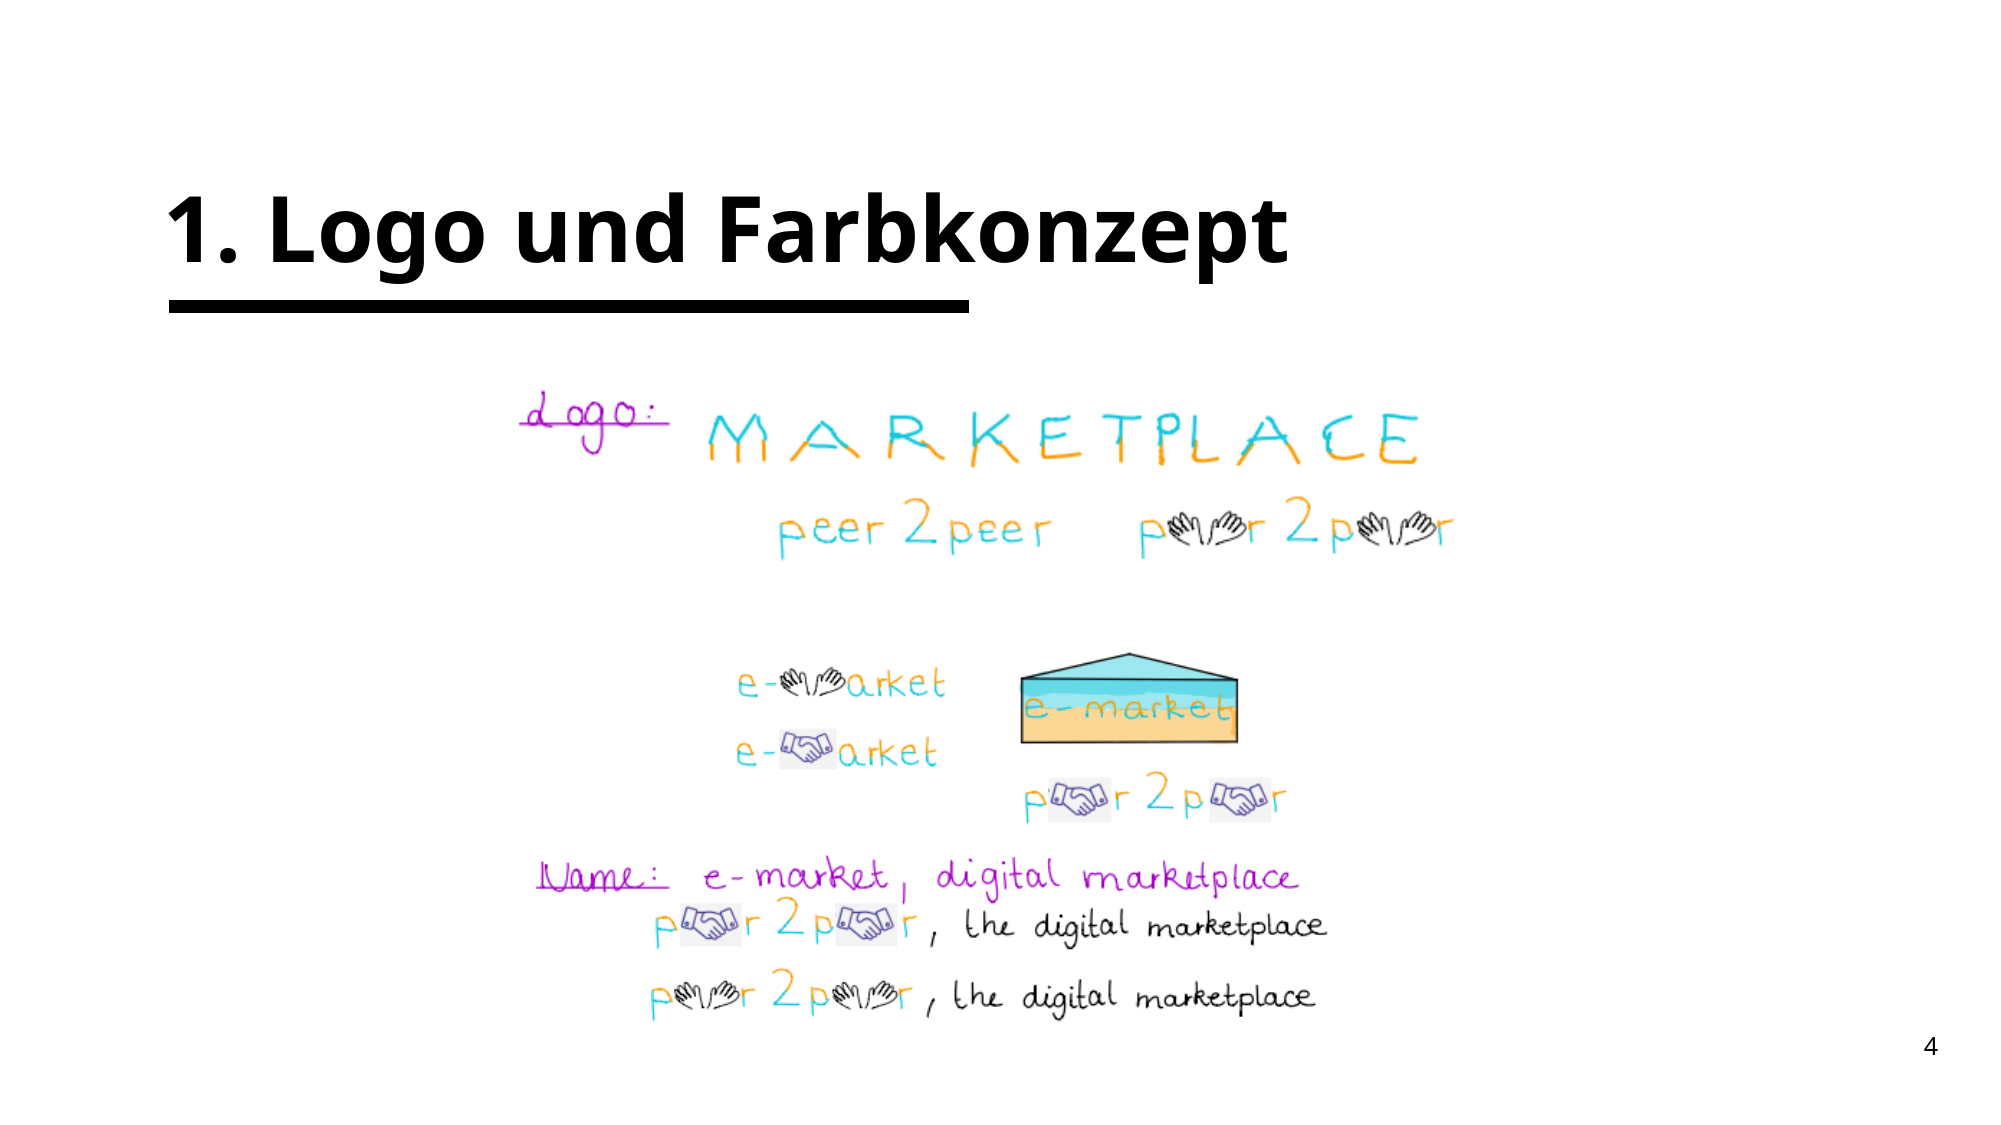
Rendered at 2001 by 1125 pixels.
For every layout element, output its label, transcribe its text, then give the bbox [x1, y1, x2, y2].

picture [516, 376, 1484, 588]
title 1. Logo und Farbkonzept [163, 176, 1395, 283]
slide_number 4 [1885, 1032, 1954, 1063]
picture [497, 611, 1362, 1033]
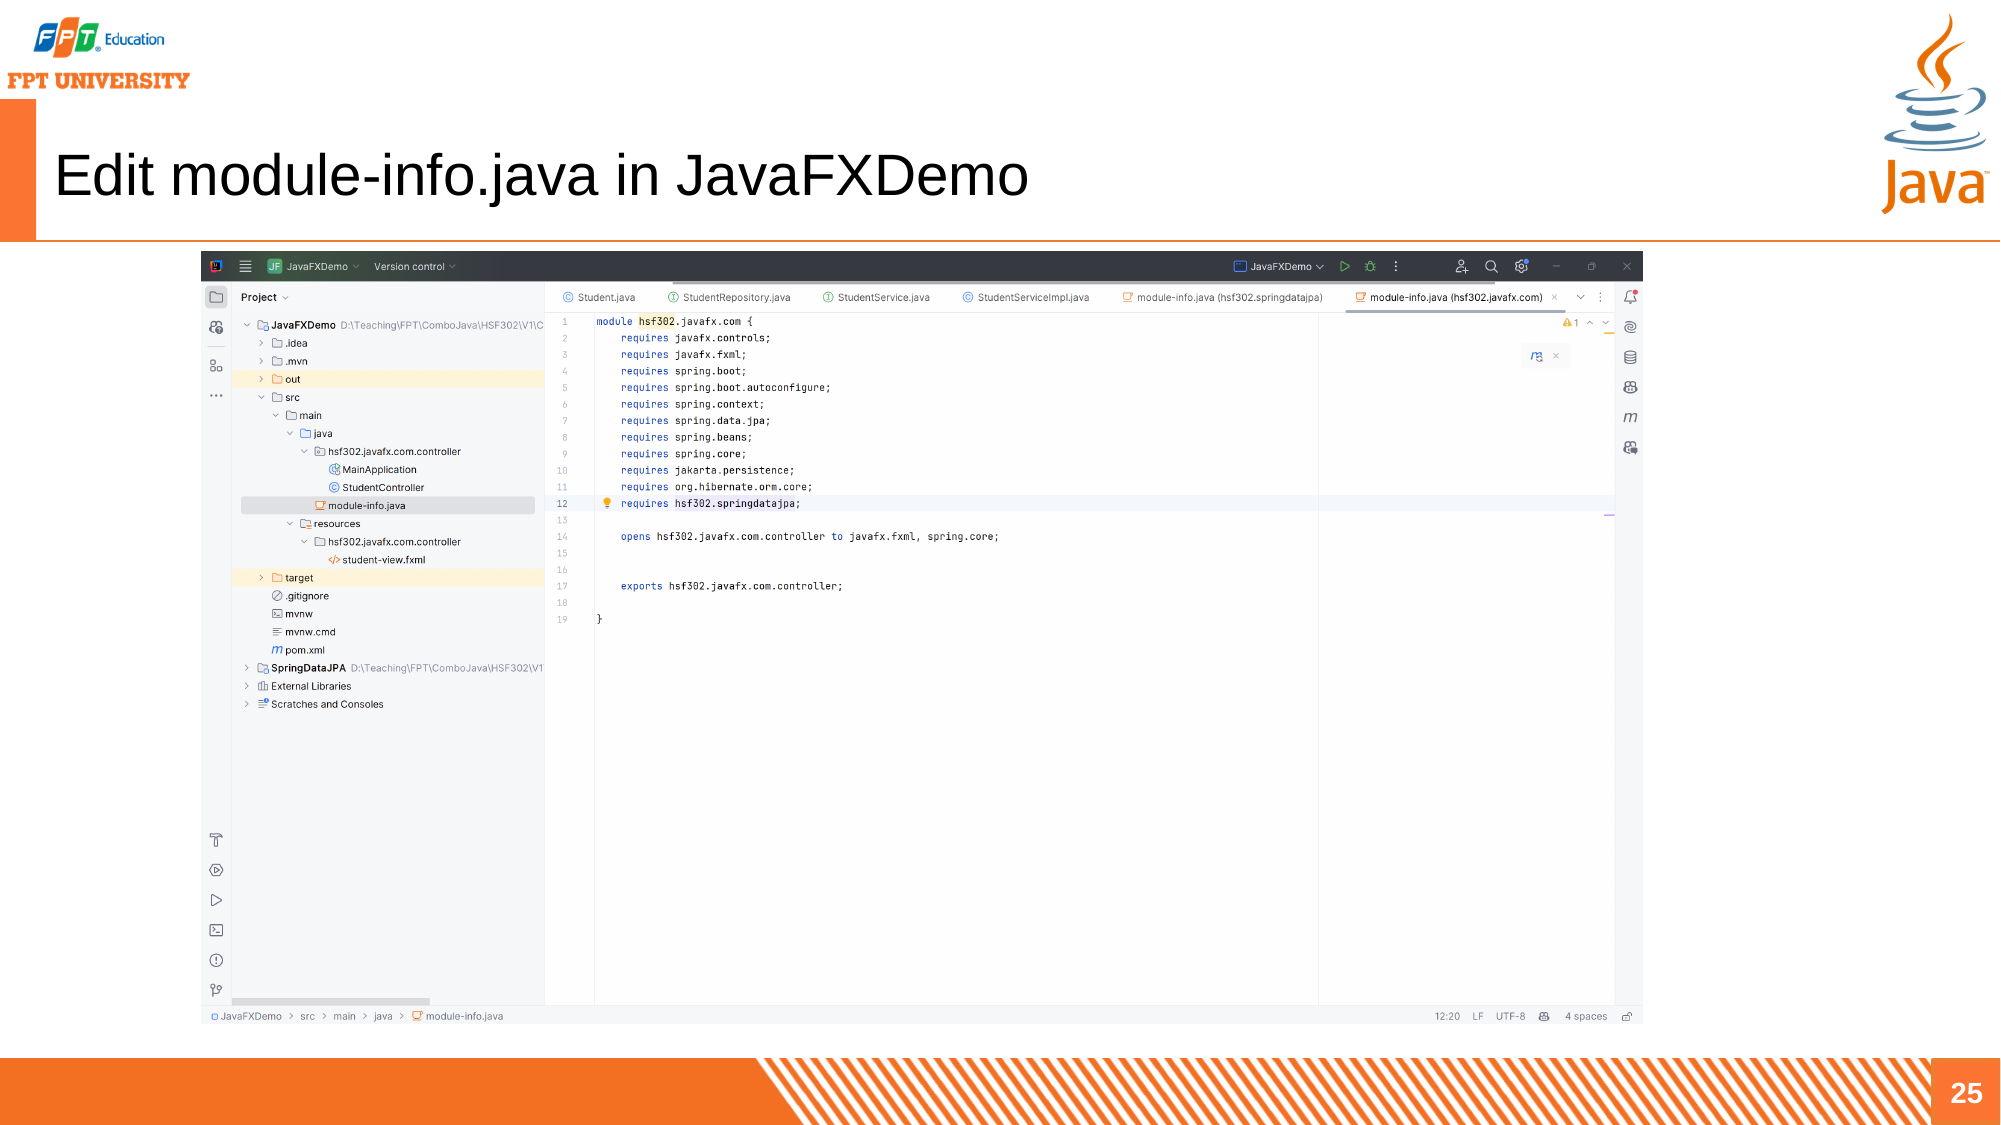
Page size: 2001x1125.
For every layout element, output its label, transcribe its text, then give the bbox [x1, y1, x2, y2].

picture [201, 251, 1643, 1024]
picture [1868, 4, 2000, 226]
slide_number 25 [1933, 1059, 2000, 1124]
picture [0, 1058, 1934, 1125]
title Edit module-info.java in JavaFXDemo [39, 123, 1872, 230]
picture [0, 2, 197, 99]
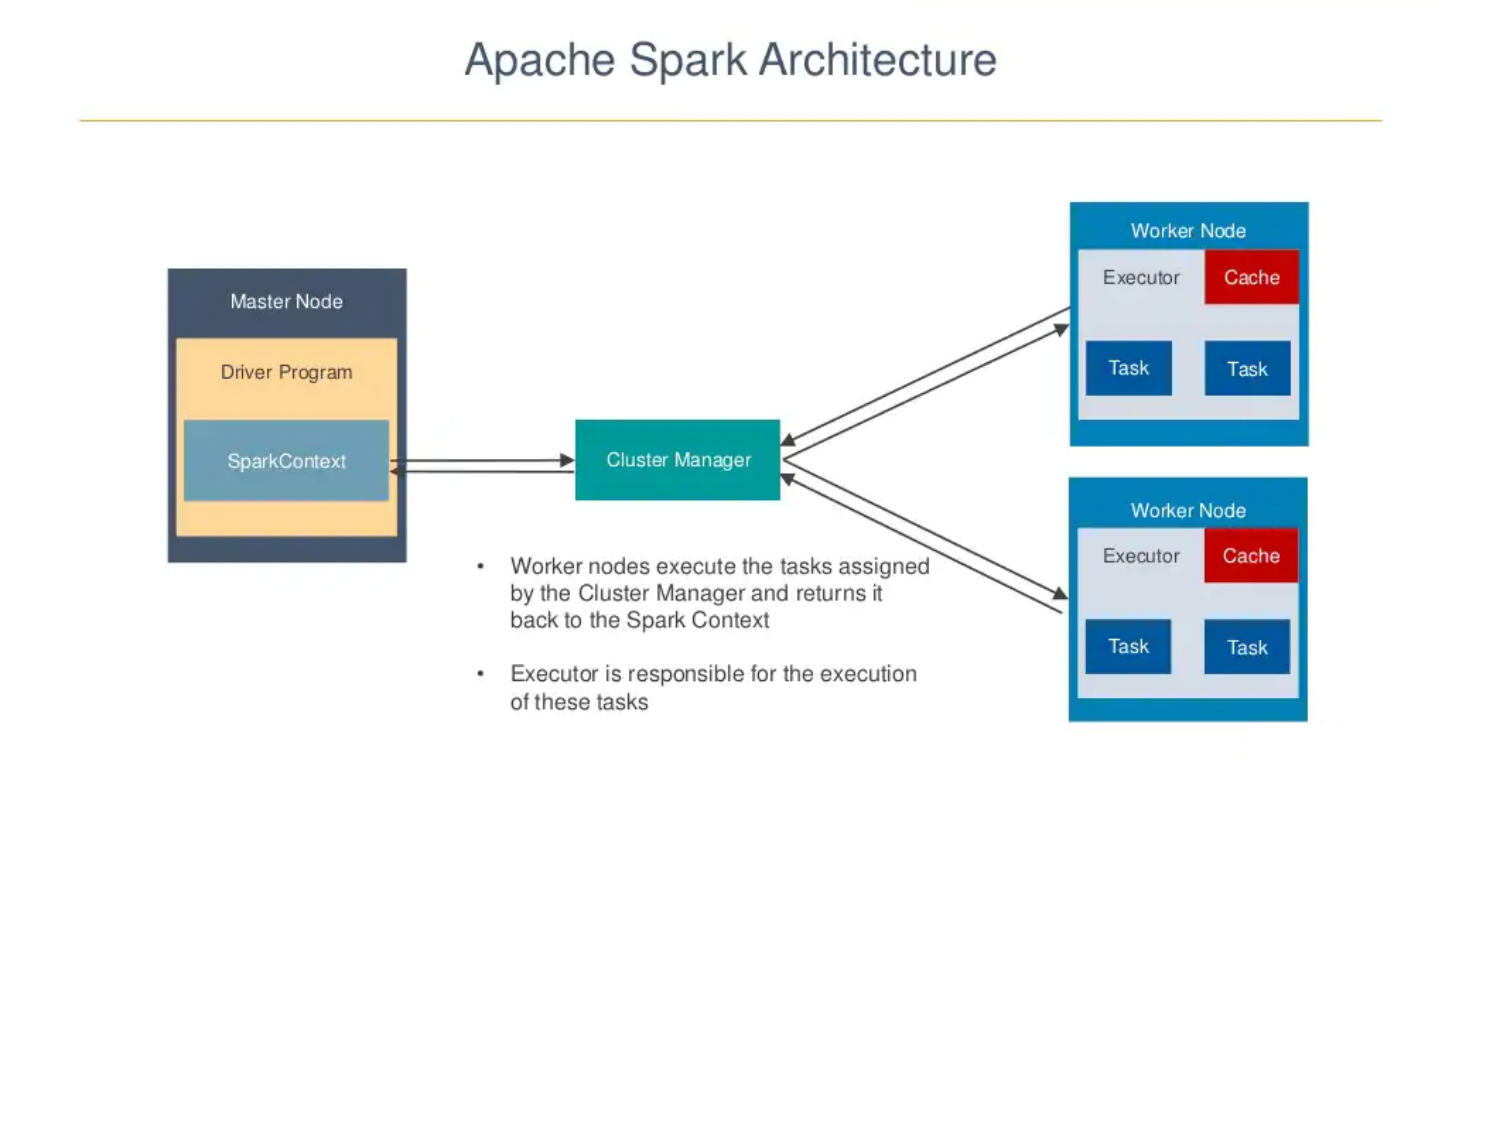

# # # # # # #

_Job_:
Set down every record exactly, without the pictures.

_Solved problem_:
Rendered at 2001 by 1125 pixels.
For every layout element, output its label, transcribe its text, then give the bbox [x1, y1, x2, y2].

picture [516, 376, 1484, 588]
title 1. Logo und Farbkonzept [163, 176, 1395, 283]
slide_number 4 [1885, 1032, 1954, 1063]
picture [497, 611, 1362, 1033]
Page size: 2001x1125.
For every layout element, output its label, transcribe its text, then give the bbox [x1, y1, x2, y2].

picture [201, 251, 1643, 1024]
picture [1868, 4, 2000, 226]
slide_number 25 [1933, 1059, 2000, 1124]
picture [0, 1058, 1934, 1125]
title Edit module-info.java in JavaFXDemo [39, 123, 1872, 230]
picture [0, 2, 197, 99]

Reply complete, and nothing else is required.